# UPC wireless router



## robbie00 (18 Jan 2011)

Hi,

Does anyone know what the best UPC wireless router is. I want to get a wireless router for my UPC connection but am unsure on which one to get.

All advice appreciated.

Rob


----------



## DrMoriarty (18 Jan 2011)

You'll have to push them to give you anything other than the standard Cisco EPC2425, with which many users report having performance issues.

See this thread on Boards.ie.


----------



## Towger (18 Jan 2011)

I have to agree, the software on the Cisco EPC2425 appears to be half finished.
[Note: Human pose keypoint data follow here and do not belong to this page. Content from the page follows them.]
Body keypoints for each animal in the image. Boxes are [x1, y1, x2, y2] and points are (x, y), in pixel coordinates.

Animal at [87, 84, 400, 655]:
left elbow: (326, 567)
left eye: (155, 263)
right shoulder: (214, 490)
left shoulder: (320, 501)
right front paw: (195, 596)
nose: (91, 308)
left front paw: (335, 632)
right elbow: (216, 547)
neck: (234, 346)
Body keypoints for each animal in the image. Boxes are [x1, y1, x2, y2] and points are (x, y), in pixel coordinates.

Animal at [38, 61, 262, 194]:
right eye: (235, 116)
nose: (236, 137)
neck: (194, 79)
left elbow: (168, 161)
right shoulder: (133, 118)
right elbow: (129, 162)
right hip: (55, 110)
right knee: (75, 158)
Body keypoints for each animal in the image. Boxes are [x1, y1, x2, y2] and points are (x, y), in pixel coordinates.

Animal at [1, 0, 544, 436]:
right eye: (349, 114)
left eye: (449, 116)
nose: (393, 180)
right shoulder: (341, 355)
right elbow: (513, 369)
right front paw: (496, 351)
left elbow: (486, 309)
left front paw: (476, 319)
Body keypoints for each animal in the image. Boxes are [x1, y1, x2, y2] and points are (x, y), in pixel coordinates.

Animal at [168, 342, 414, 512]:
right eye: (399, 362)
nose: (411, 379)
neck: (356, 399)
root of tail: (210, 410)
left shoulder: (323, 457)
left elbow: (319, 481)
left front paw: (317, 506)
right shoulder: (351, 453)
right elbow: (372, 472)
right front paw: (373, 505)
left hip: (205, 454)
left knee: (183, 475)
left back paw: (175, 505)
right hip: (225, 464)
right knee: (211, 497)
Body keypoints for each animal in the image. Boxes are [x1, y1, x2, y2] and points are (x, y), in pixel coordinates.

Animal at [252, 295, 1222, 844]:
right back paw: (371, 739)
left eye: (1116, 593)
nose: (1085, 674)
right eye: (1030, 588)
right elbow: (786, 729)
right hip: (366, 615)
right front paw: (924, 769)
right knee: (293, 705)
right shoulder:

Even the hardware appears to be badly designed, so much light bleeds between the LEDs that all 12 appear to be lit all the time!


----------



## robbie00 (18 Jan 2011)

What make would you suggest works best with UPC broadband? I might get it so I dont have any problems using it.


----------



## BertieBowel (18 Jan 2011)

I purchased a NETGEAR RangeMax Dual Band Wireless-N Gigabit pre-Xmas and it works a treat. Picked it up for c. 100E on Komplett.ie. 

Connected a desktop via ethernet and wirelessly running 2 laptops, ITouch and printer with great coverage and transfer rate.


----------



## Towger (18 Jan 2011)

One of the problems with the EPC2425 is when you enable Bridging to connect it to another router, the phone sockets no longer work. However I think there is workaround on Boards by fixing the IP addresses and setting the other router IP as the DMZ.


----------